Millions of lives might be lost in the next
Millions of lives might be lost in the next "Disease X" epidemic, experts warn

New Delhi, September 17: Discussions about the reintroduction of masks, preserving personal cleanliness, and restricted lockdowns are gathering traction more than three years after the epidemic, as the northern hemisphere approaches winter and new strains of Covid continue to emerge.

Some US schools, hospitals, and companies have already encouraged or even mandated that individuals start disguising up once again in response to the increased number of Covid cases.


Mandy Cohen, director of the CDC, has issued a warning that Covid is still dangerous for those who are not immunised.

Unvaccinated people who have never been infected before, elderly people, and those with underlying medical issues are at particularly high risk.

Even while the emergence of new Covid variants calls for caution, Dr. Rajkumar, Senior Consultant, Internal Medicine, Indian Spinal Injuries Centre, Delhi, emphasised that unwarranted anxiety might be reduced by taking educated action.

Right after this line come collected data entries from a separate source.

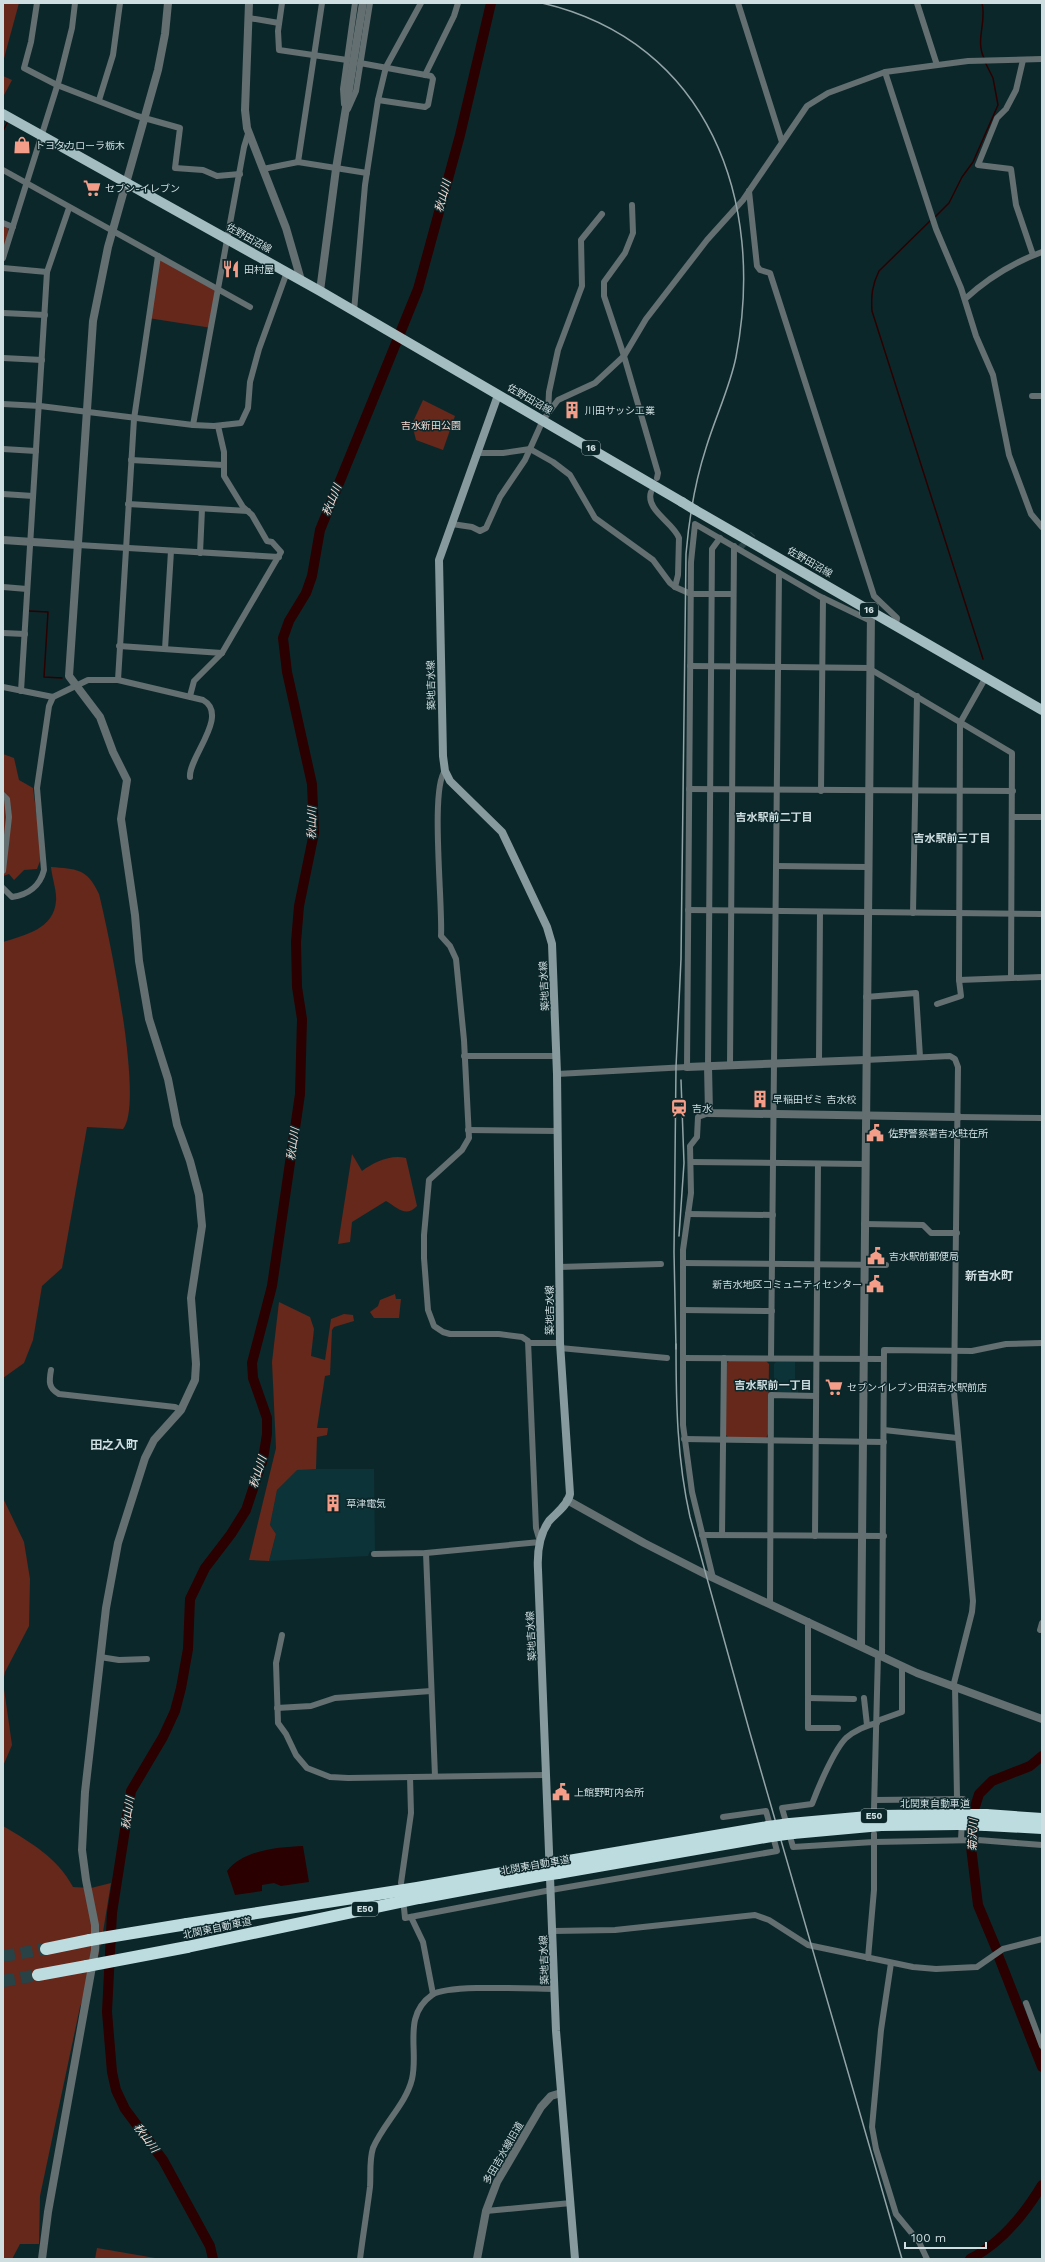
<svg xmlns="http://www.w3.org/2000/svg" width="1045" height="2262" font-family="'Work Sans','Noto Sans JP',sans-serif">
	<rect width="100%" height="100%" fill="#0c272a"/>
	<g fill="#0c3337">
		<path d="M776 1362H795V1380H798V1393L774 1392V1364Z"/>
		<path d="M297 1469H374L375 1551H370L368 1556 269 1561 276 1534 270 1525 277 1490Z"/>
	</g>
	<g fill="#65281b">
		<path d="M3 3H19L3 62Z"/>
		<path d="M3 76 12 80 3 97Z"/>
		<path d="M3 225 8 228 9 233 3 253Z"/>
		<path d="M158 256 218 290 212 328 148 318Z"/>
		<path d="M423 400 455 416 443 450 416 440 412 424Z"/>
		<path d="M3 754 14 758 19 780 33 788 42 856 37 869 24 870 14 880 9 874 3 876Z"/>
		<path d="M51 867C76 869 87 868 99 894 108 930 145 1103 123 1129L87 1127 62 1268 42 1286 33 1340 24 1363 3 1378V942C25 935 54 929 56 901 57 891 52 878 51 867Z"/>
		<path d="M352 1154 362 1171C374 1162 391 1154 406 1158L417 1206C406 1218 398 1208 386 1201L352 1222 350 1242 338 1244Z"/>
		<path d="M395 1294 396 1299H401L399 1318H374L370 1312 378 1306 380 1300Z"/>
		<path d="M279 1302 310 1317 314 1329 311 1356 325 1360 331 1319 344 1314 353 1315 354 1321 334 1327 332 1330 330 1375 325 1376 317 1428H328L327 1435 317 1437 316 1469 297 1470 277 1490 270 1525 276 1534 269 1561 249 1560 276 1448 272 1362Z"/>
		<path d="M729 1361H766L769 1364 768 1434 766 1438 728 1437 726 1435V1364Z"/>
		<path d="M3 1498 24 1542 30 1579 29 1626 5 1672 3 1682 12 1745 3 1766Z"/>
		<path d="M3 1826C30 1842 58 1858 73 1887L91 1888 111 1883 102 1938 98 1957 80 2007 40 2196 39 2244H20L12 2259H3Z"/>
		<path d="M97 2248 155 2258V2259H95Z"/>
	</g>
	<path fill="#2b0000" d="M303 1846 309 1882 281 1886 274 1883 262 1885V1891L235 1895 227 1871C243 1850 278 1847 303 1846Z"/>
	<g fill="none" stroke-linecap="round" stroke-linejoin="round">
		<g stroke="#2b0000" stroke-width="1.5">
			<path d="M982 3C987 21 975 40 984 58"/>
			<path d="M3 131 7 123"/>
			<path d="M934 218 949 203 962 177 973 162 998 105 993 78 985 62"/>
			<path d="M931 220 879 271C872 285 871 296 872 311L983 659"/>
			<path d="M29 611 48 612 44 677 62 678"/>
		</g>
		<g stroke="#2b0000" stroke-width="10">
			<path d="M996 1948 978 1905 971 1847 974 1810 979 1794 992 1781 1030 1766 1042 1756"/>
			<path d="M998 1955 1042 2067"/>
			<path d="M213 2259 210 2246 163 2160 125 2109 116 2090 112 2072 107 2012 112 1913 131 1791 163 1737 175 1711 181 1688 188 1649 190 1599 205 1568 231 1534 246 1510 263 1459 267 1434V1418L253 1378 252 1363 272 1286 300 1094 302 1019 297 987 296 942 299 906 314 833 312 784 287 672 283 638 289 621 306 593 312 576 320 530 418 289 460 135 491 3"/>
			<path d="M970 2259C1001 2243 1024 2215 1042 2185"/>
		</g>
		<path stroke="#294245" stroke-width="6" stroke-dasharray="6 3" stroke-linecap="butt" d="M740 548 753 534"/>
		<g stroke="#294245" stroke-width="12" stroke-dasharray="12 6" stroke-linecap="butt">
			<path d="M3 1956 46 1949"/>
			<path d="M3 1981 38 1975"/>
		</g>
		<g stroke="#636f71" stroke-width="6">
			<path d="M37 3 31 42 24 68 57 85 137 116 180 128 175 168 203 170 217 176 240 174"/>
			<path d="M282 3 278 31 279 50 347 60"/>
			<path d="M738 3 782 142"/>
			<path d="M917 3 937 65"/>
			<path d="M249 18 279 23"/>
			<path d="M1023 60 1016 90 1006 109 997 118 978 165 1011 169 1016 205 1033 255"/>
			<path d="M360 63 431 76 433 79 428 105 425 107 378 100"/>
			<path d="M885 72 936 229 961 288 976 336 993 375 1009 455 1031 514 1042 527"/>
			<path d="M425 75 454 16 458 3"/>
			<path d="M99 100 113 55 120 3"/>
			<path d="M344 104 343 89 355 3"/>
			<path d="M348 109 356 91 370 3"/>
			<path d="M298 162 322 3"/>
			<path d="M263 169 298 162 367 173"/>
			<path d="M3 170 250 307"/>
			<path d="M749 191 757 266 760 270 770 273 874 596 897 618 896 625"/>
			<path d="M632 205 633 233 625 253 604 282V296L624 356 658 473 657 478"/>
			<path d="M3 223 13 227"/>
			<path d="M3 258 59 80 72 28 75 3"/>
			<path d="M3 268 47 272"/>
			<path d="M965 299C988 278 1012 263 1042 252"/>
			<path d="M354 311 365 185 378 100 386 67 421 3"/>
			<path d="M3 313 45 315"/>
			<path d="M3 358 42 360"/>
			<path d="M1032 396H1042"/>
			<path d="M3 404 40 406 193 425 214 426 241 423 248 408 250 382 259 349 287 272"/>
			<path d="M548 413 549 392 558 350 582 286 581 240 602 214"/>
			<path d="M193 425 244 147 248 134"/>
			<path d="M3 449 36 451"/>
			<path d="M477 453H503L530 449 553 462 570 475 595 518 653 560 670 583 675 587 691 594H733"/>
			<path d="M131 460 223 465"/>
			<path d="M651 492C645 510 674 523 679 538L678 575 675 587"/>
			<path d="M3 494 33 496"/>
			<path d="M128 504 248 511"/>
			<path d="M452 524 472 527 480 531 486 528 500 497 525 460 543 420 558 400 595 383 624 356 646 319 707 240 743 200 807 106 828 93 885 72 968 61 1042 59"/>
			<path d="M78 545 279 557"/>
			<path d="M200 553 202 509"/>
			<path d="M3 587 27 589"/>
			<path d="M3 633 25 634"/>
			<path d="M119 646 222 653"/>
			<path d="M165 649 171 551"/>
			<path d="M690 666 870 668"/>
			<path d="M870 669 1012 753 1011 978"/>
			<path d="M118 680 134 419 158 256"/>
			<path d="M3 687 53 697 88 680H118L203 700C230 715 188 758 190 777"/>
			<path d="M21 691 47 272 69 208"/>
			<path d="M190 696 194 681 222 653 281 552 272 542 267 541 252 515 243 507 224 476V452L218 426"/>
			<path d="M689 789 1013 791"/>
			<path d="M821 791 823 598"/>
			<path d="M3 795 7 799 9 817 3 871"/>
			<path d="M1013 817H1042"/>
			<path d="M776 866 867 867"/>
			<path d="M3 888 12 897C28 895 40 886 44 870L37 788 49 706 53 697"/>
			<path d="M688 910 1042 914"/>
			<path d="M913 913 917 696"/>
			<path d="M959 980 1042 977"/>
			<path d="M866 997 916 993 920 1057"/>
			<path d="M937 1004 961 996 959 980 960 723 986 677"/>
			<path d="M464 1056H557"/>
			<path d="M865 1060 950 1056 955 1059 958 1067 954 1392 973 1601 972 1612 953 1687"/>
			<path d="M819 1061 820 912"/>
			<path d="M730 1065 734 546"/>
			<path d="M708 1066 712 549 720 538"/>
			<path d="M557 1074 687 1067 691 562 695 524 819 596 871 621"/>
			<path d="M709 1113 698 1117 697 1137 690 1146 691 1193 683 1250V1425L692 1492 713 1578"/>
			<path d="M958 1117 1042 1118"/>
			<path d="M468 1130 558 1131"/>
			<path d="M691 1162 864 1164"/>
			<path d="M688 1214 773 1215"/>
			<path d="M864 1224 923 1225 931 1233H957"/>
			<path d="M683 1263 886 1265"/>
			<path d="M559 1267 661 1264"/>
			<path d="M683 1310 772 1311"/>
			<path d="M529 1343H560"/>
			<path d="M560 1348 667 1358"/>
			<path d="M683 1358 883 1359"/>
			<path d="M771 1358 779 573"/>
			<path d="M51 1370C49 1381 48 1388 59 1394L175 1407 181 1410"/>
			<path d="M884 1430 957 1438"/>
			<path d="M684 1439 884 1442"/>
			<path d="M702 1535 884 1536"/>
			<path d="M722 1535 724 1358"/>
			<path d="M815 1536 818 1164"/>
			<path d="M426 1553 435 1776"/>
			<path d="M374 1554 426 1553 540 1542 536 1528 528 1341 522 1337 499 1334H450L443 1332 434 1326 428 1310 424 1258V1235L429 1180 462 1150 469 1138 464 1040 456 959 450 946 441 936C443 906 430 788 445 771"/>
			<path d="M770 1604 771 1395 816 1396"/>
			<path d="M808 1621V1728H838"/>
			<path d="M1040 1630 1042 1623"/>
			<path d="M282 1635 276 1663 278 1723 286 1734 296 1755 307 1768 330 1777 348 1778 545 1775"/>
			<path d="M882 1656 884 1350 972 1351 1006 1344 1042 1343"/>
			<path d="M100 1657 119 1660 147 1659"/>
			<path d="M955 1687 957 1797"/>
			<path d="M808 1698 854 1699"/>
			<path d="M864 1698 867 1725"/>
			<path d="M277 1708 311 1706 335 1698 431 1691"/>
			<path d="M877 1721 902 1712V1666"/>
			<path d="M877 1723C867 1725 854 1731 846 1738 834 1750 818 1788 812 1804L782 1808 793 1847 874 1842 978 1840 1042 1845"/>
			<path d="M875 1800 963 1799 961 1840"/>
			<path d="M874 1809 878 1654"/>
			<path d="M401 1883 411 1813 410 1777"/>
			<path d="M404 1908 405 1918 551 1890 777 1851 766 1811 723 1817"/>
			<path d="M411 1917 423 1942 433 1994"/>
			<path d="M553 1931 615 1930 755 1915 769 1920 808 1945 913 1967 936 1969 977 1967 1003 1949 1042 1939"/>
			<path d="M868 1958 874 1890V1834"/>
			<path d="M891 1963 881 2030 872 2127 876 2149 896 2214 919 2242 927 2259"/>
			<path d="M1026 2003 1042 2046"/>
			<path d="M486 2211 571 2203"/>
			<path d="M360 2259C363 2235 367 2211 370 2187 371 2174 369 2161 373 2148 383 2124 406 2104 412 2079 419 2050 402 2016 432 1995 447 1984 533 1989 555 1989"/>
		</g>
		<g stroke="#636f71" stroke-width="8">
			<path d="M249 3 245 110 247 128 286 228 301 280"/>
			<path d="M320 291 336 169 363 3"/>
			<path d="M3 540 78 545"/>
			<path d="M708 1066 709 1113 958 1117"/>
			<path d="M687 1067 865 1060"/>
			<path d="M567 1500 644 1543 707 1575 917 1673 1042 1719"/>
			<path d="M861 1646 871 611"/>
			<path d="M42 2259 48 2212 95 1950V1925L86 1880 82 1850 85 1792 106 1608 118 1543 145 1458 154 1440 181 1410 195 1380 196 1364 191 1298 202 1226 199 1195 190 1161 177 1125 168 1079 149 1019 139 961 135 915 121 819 127 780 113 752 100 717 69 676 93 321 108 247 158 70 165 34 168 3"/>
			<path d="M477 2259 486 2211 497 2182 541 2107 551 2096 561 2093"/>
		</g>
		<path stroke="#879b9e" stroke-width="8" d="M498 395 439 560 443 756 445 771 450 781 502 832 547 927 552 944 557 1074 560 1343 570 1494C568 1505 556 1513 549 1521 539 1535 537 1553 538 1570L556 2031 575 2259"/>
		<g stroke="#a3bdc0" stroke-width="10">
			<path d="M3 114 320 291 682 502"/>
			<path d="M695 510 1042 710"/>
		</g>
		<g stroke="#bddce0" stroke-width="12">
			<path d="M986 1815 1042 1819"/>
			<path d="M790 1824 879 1816 958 1815"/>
			<path d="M986 1825 1042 1828"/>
			<path d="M793 1833 881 1825 958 1824"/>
			<path d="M557 1863 768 1827"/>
			<path d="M558 1873 771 1836"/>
			<path d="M187 1924 417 1888 542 1866"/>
			<path d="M187 1947 419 1898 544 1875"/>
			<path d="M46 1949 90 1940"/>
			<path d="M38 1975 87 1966"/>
		</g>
		<g stroke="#92a4a7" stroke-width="1.5">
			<path d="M542 3C709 42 766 201 736 357 730 387 715 418 706 448 695 482 689 518 686 554L681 959 676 1067 674 1252 676 1349"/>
			<path d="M679 1236 684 1163 681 1080"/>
			<path d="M676 1344C676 1403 677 1459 690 1517L750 1733 902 2259"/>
		</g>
		<path stroke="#a3bdc0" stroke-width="10" d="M682 502 695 510"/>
		<g stroke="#bddce0" stroke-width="12">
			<path d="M958 1815H986"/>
			<path d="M958 1824 986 1825"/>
			<path d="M768 1827 790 1824"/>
			<path d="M771 1836 793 1833"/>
			<path d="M542 1866 557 1863"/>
			<path d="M544 1875 558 1873"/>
			<path d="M90 1940 187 1924"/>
			<path d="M87 1966 187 1947"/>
		</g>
	</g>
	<defs>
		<g id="shop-bare" transform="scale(1.38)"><path d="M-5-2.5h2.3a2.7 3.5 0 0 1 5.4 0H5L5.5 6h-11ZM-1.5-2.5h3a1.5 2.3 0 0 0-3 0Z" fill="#f49e8a" stroke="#0c272a" stroke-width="2.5" paint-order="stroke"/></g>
		<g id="supermarket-bare" transform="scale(1.38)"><path d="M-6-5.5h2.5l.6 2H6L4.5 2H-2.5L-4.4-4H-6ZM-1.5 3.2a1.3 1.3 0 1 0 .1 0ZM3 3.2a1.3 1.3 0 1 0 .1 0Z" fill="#f49e8a" stroke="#0c272a" stroke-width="2.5" paint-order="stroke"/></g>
		<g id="restaurant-bare" transform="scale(1.38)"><path d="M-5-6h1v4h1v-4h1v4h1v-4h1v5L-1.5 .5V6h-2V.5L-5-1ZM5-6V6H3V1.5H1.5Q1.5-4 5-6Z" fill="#f49e8a" stroke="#0c272a" stroke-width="2.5" paint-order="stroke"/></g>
		<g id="building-bare" transform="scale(1.38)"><path d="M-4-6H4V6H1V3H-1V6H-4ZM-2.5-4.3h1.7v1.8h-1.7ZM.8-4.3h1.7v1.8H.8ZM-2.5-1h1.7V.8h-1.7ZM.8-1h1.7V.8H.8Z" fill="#f49e8a" stroke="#0c272a" stroke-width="2.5" paint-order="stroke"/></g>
		<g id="station-bare" transform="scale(1.38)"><path d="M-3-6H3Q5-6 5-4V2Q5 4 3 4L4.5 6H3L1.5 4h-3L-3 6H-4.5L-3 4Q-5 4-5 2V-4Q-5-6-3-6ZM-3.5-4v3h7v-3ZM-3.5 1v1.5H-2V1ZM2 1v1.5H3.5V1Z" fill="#f49e8a" stroke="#0c272a" stroke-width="2.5" paint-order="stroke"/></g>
		<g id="civic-bare" transform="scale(1.38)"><path d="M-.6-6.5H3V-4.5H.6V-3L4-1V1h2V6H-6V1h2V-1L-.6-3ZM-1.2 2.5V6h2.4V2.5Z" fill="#f49e8a" stroke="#0c272a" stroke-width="2.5" paint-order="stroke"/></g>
	</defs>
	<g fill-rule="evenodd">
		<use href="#shop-bare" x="22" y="145"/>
		<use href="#supermarket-bare" x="92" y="188"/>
		<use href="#restaurant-bare" x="231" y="269"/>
		<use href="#building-bare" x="572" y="410"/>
		<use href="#building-bare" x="760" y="1099"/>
		<use href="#station-bare" x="679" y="1108"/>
		<use href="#civic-bare" x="875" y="1133"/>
		<use href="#civic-bare" x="876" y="1256"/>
		<use href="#civic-bare" x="875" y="1284"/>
		<use href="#supermarket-bare" x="834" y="1387"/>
		<use href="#building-bare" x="333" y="1503"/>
		<use href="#civic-bare" x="561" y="1792"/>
	</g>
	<g text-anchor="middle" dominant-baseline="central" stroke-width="3" stroke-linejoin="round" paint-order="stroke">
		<g fill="#0c272a" stroke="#94a7a9" stroke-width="1">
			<rect x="582" y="441" width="18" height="14" rx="3"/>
			<rect x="860" y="603" width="18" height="14" rx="3"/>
			<rect x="861" y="1809" width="26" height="14" rx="3"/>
			<rect x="352" y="1902" width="26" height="14" rx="3"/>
		</g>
		<g font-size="9" font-weight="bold" fill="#cfdee0">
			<text x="591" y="448">16</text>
			<text x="869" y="610">16</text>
			<text x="874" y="1816">E50</text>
			<text x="365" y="1909">E50</text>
		</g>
		<g font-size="10" fill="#cfdee0" stroke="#0c272a" text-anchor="start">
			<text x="35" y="145">トヨタカローラ栃木</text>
			<text x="105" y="188">セブン-イレブン</text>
			<text x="244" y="269">田村屋</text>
			<text x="585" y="410">川田サッシ工業</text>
			<text x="773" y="1099">早稲田ゼミ 吉水校</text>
			<text x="692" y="1108">吉水</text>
			<text x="888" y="1133">佐野警察署吉水駐在所</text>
			<text x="889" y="1256">吉水駅前郵便局</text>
			<text x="862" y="1284" text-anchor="end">新吉水地区コミュニティセンター</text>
			<text x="847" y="1387">セブンイレブン田沼吉水駅前店</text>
			<text x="346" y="1503">草津電気</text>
			<text x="574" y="1792">上館野町内会所</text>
		</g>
		<g font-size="10" fill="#cfdee0" stroke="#0c272a">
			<text transform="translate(249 238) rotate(29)">佐野田沼線</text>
			<text transform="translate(530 399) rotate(30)">佐野田沼線</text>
			<text transform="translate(810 562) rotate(30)">佐野田沼線</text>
			<text transform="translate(431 685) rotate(-91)">築地吉水線</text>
			<text transform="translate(544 986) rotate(-93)">築地吉水線</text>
			<text transform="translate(549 1310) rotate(-90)">築地吉水線</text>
			<text transform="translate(531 1636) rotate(-93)">築地吉水線</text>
			<text x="935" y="1803">北関東自動車道</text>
			<text transform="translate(535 1865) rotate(-10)">北関東自動車道</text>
			<text transform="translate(217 1928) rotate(-12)">北関東自動車道</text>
			<text transform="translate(544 1960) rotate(-92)">築地吉水線</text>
			<text transform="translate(503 2153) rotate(-60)">多田吉水線旧道</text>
		</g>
		<g font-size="10" fill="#f3d8d1" stroke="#0c272a">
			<text x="431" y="425">吉水新田公園</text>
		</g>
		<g font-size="11" font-style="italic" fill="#f8ddd6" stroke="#0c272a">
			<text transform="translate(443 196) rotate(-75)">秋山川</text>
			<text transform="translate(332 500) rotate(-68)">秋山川</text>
			<text transform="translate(312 823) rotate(-89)">秋山川</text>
			<text transform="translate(293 1144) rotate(-82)">秋山川</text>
			<text transform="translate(258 1472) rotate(-73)">秋山川</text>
			<text transform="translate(128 1813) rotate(-81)">秋山川</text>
			<text transform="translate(973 1835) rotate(-88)">菊沢川</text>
			<text transform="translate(146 2138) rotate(53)">秋山川</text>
		</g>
		<g font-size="11" font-weight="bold" fill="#cfdee0" stroke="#0c272a">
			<text x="774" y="817">吉水駅前二丁目</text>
			<text x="952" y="838">吉水駅前三丁目</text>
			<text x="773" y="1385">吉水駅前一丁目</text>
		</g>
		<g font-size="12" font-weight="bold" fill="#cfdee0" stroke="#0c272a">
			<text x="989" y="1276">新吉水町</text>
			<text x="114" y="1445">田之入町</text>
		</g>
	</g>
	<rect width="1045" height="2262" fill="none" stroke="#cfdee0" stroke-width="8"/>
	<path d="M905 2242v6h81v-6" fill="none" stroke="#cfdee0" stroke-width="2"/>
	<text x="911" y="2242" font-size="12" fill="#cfdee0" stroke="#0c272a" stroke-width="3" paint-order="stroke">100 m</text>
</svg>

“Maintaining established precautions—getting vaccinated, practising good hand hygiene, wearing masks in crowded settings, and adhering to local health guidelines—remains pivotal to protect against new variants,” Rajkumar told IANS.

Timely immunisation, especially with updated booster injections, strengthens our defences, and individual steps should be made to increase immunity.

In order to traverse the environment and ensure that our collaborative efforts continue to lessen the effect of the current or impending variations, he noted, “public health monitoring, genetic sequencing, and proactive measures will help us manage the issue as it changes.

Public health specialists from a number of prestigious colleges have recommended that both patients and healthcare workers should continue to mask up in the hospital environment and benefit from the lessons learnt during the Covid-19 outbreak.

This is significant because, according to an editorial published in the Annals of Internal Medicine journal, masks are a tried-and-true way to stop transmission of the SARS-CoV-2 virus, particularly to the most susceptible patients.